10Apr3:23 pmEST

Beware the Nice Guy Syndrome

We have ourselves another day on Wall Street with extremely wide price swings. And, yet, it is another day where, as I write this, we are well off session lows into the final ninety minutes of the session as bulls continue to pound the table for a good bottom being firmly in place for equities. 

Beyond the wild volatility, we have gold (and miners) going ballistic to the upside, with rates on the long end of the curve remaining, no doubt, far more resilient than the White House would prefer But perhaps the cherry on top of cross-asset issues may very well be the Japanese Yen continuing to move higher. 

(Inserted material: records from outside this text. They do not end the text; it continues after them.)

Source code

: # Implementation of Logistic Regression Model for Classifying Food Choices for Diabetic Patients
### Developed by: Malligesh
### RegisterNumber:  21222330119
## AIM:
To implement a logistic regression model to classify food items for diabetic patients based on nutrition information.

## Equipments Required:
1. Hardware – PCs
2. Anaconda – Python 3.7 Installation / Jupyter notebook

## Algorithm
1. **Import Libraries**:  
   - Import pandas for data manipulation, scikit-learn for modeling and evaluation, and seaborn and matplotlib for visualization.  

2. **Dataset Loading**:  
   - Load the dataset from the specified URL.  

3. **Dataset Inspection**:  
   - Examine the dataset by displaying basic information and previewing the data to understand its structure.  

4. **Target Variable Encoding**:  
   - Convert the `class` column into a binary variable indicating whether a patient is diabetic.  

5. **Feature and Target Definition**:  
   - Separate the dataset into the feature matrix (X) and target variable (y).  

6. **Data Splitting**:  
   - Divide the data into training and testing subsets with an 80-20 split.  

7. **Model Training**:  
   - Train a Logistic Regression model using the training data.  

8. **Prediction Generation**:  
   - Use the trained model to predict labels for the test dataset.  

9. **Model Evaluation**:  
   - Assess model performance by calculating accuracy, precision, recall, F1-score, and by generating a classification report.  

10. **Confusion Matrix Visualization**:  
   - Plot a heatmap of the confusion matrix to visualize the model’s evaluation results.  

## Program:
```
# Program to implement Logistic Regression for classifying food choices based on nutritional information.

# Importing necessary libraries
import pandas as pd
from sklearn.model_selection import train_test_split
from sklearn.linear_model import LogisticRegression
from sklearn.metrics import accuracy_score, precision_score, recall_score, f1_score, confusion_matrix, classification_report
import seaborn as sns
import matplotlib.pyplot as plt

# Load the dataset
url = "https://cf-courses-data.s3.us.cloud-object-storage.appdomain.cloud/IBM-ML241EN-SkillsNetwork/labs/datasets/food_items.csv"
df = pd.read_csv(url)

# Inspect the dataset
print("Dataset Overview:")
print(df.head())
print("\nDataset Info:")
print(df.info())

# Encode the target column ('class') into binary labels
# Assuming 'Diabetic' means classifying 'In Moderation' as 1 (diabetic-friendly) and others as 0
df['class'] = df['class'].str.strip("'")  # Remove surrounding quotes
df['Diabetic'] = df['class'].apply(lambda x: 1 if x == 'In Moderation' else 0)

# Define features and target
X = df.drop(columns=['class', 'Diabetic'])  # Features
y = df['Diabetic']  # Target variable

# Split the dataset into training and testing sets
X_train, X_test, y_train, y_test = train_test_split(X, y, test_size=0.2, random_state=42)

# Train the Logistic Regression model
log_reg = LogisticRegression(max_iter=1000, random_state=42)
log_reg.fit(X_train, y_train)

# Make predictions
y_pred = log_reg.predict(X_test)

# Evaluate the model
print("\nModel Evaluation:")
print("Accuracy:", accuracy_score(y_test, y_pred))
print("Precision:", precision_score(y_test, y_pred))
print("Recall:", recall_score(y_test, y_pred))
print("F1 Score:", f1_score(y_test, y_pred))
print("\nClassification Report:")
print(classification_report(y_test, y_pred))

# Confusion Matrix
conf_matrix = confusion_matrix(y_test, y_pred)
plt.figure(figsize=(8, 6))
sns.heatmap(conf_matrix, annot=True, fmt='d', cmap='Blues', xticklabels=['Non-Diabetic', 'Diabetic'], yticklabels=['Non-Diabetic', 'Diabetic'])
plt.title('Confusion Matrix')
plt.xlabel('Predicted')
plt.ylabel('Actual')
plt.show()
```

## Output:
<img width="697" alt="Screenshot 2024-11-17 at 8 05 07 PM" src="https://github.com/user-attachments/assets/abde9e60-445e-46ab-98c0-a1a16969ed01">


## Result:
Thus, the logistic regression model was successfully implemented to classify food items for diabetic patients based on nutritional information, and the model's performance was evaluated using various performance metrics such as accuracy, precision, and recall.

In this sort of market climate, what with all of the uncertainty which makes even the cockiest of market players and pundits blush, it can be rather symptomatic of human nature to simply revert to following the pack--Many folks on social media and financial television are so sure a bottom is already in place that they are either all-in long or are confidently building positions as we speak. 

But that begs the question of whether the right view to have here is also the one which takes courage: To avoid being the stereotypical "nice guy" simply agreeing that a bottom is in place in order to not upset the apple cart of bottom-pickers. 

In other words, in a non-QE/non-ZIRP world, this sort of price volatility is historically not bullish at a minimum, if not outright horrifically bearish. The swings denote the amount of indecision and the issues the market is having properly evaluating equities for what they should be worth. And the constant barrage of news flow is now taken with heightened sensitivity by equities, something so often ignored during the silky smooth uptrends. 

If you believe QE and/or ZIRP are coming back imminently then perhaps a bottom case can be made. But given the long end of the curve it seems like Powell and company will try to jawbone at first before taking action at the next FOMC, despite this morning's cool CPI print. 

Either way, it takes courage here to disagree with the many bottom-callers who have already planted that flag in the ground. The amount of exuberance and cheerleading we saw during yesterday's epic rally is not something you saw in March 2009, for example, let alone off bottoms like 1982, 2003, 2011, 

I will side with pre-QE/pre-ZIRP history on this one.